I'm looking at the Deity recorder, not for concert recording but for interviews and so on. I've downloaded the manual (unfortunately way too large a file to attach here) and will read it through before deciding. I'd need to get a new pair of microphones to use solely with it, which I don't look forward to, or else work out some sort of adapter for a pair of Schoeps capsules on active cables. All in all, it's at most a maybe.
-- I don't want to be tedious and pedantic, but in this this thread many people have mentioned 32-bit recording as being an attraction of this type of recorder. I think they may misunderstand what that feature can and can't give you. Just to keep it brief, Deity's claim:
> 32-bit float means you’ll always have perfect gain staging
... is misleading and wrong, but an interesting choice of misstatement since it caters to the illusion that many people seem to have. I've extracted the specs from Deity's manual; they're attached below. Please note the s/n spec, which is about that of a typical 16-bit recorder. Note that even that spec is achieved only if the preamp gain is set to a rather unlikely value.
"32-bit float" is a data format--a way of storing the sample values that come out of an A/D converter. That converter will have a certain noise floor and maximum output level given the circuit it is in; the best available converters can give ~22 bits of range between that floor and that ceiling. The 32-bit encoder then takes this (less-than-24-bit) output from the converter and translates the linear PCM samples into a floating-point binary format for storage. But no encoding of those sample values, no matter how many bits it uses, can possibly have any greater dynamic range than the A/D converter that provided them. Thus the fact that the 32-bit float data format (in the abstract) has its own, much wider dynamic range is irrelevant.
For analog microphones, any digital recorder has to have an analog mike preamp followed by an A/D converter. A given pair of microphones in a given recording situation will produce a noise floor and a peak output voltage; both will vary according to the sensitivity and noise of the microphones, and the loudest and softest sounds that occur. There's a huge amount of variation among those things--no one preset gain for a mike preamp can possibly cover all situations optimally. If that gain is too low, the input noise of the preamp may exceed the noise contained in the signal from the microphones; if it's too high, overload can occur in the preamp and/or the A/D. The fact that the A/D's output is then translated into a 32-bit data format has NO EFFECT on that situation, since it comes into play only once the numeric sample values come out of the A/D converter.

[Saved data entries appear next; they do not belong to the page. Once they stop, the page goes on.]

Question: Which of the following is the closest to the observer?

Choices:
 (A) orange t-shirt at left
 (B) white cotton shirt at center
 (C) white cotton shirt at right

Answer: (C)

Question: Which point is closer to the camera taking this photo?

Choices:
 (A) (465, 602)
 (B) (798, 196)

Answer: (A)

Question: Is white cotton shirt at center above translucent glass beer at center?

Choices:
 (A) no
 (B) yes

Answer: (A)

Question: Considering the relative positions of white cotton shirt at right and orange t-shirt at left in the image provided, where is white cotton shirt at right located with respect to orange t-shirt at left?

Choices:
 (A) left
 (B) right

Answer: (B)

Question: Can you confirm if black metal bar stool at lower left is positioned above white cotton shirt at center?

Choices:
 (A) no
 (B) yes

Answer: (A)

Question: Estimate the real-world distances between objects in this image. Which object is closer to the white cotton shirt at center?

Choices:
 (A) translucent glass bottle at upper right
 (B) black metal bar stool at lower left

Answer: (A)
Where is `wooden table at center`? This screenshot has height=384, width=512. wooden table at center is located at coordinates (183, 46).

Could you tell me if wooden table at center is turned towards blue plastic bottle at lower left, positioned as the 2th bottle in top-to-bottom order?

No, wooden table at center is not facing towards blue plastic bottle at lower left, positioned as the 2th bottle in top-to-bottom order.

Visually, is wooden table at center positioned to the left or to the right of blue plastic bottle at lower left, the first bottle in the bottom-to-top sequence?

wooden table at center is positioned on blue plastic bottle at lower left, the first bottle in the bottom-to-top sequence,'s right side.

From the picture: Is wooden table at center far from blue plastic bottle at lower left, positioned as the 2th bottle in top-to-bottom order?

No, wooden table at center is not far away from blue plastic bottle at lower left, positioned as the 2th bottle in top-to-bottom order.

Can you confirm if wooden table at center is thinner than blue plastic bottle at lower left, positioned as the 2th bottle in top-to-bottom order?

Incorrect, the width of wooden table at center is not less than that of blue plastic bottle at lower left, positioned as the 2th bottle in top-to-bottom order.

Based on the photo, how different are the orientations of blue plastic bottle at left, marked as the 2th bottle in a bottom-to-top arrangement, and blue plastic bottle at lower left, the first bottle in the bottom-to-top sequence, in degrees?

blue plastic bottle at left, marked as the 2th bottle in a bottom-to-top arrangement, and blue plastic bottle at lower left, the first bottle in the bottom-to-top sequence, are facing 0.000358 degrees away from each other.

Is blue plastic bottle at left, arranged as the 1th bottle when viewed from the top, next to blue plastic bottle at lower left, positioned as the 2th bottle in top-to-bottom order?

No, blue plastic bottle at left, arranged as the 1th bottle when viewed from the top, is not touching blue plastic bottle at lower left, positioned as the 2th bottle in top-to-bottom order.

What's required, ironically, is proper gain staging--the thing that the ads say is guaranteed to be "perfect" because of the 32-bit data format, but in fact isn't guaranteed at all.
[Edited later to add: The lack of a "pass-through" feature in the U.S. version of this product means that once you start recording, you can't hear anything through the headphone jack. It reminds me of two-head versus three-head analog tape recorders, except that this is like zero-head; the meters move, but you don't know what you're getting. I don't know whether that cutoff occurs in pause mode or not. If it does, then I'm no longer interested in this recorder at all, since to set up for recording you'd have to record a test, then play it back separately; there'd be no adjusting the microphone position while listening in real time.]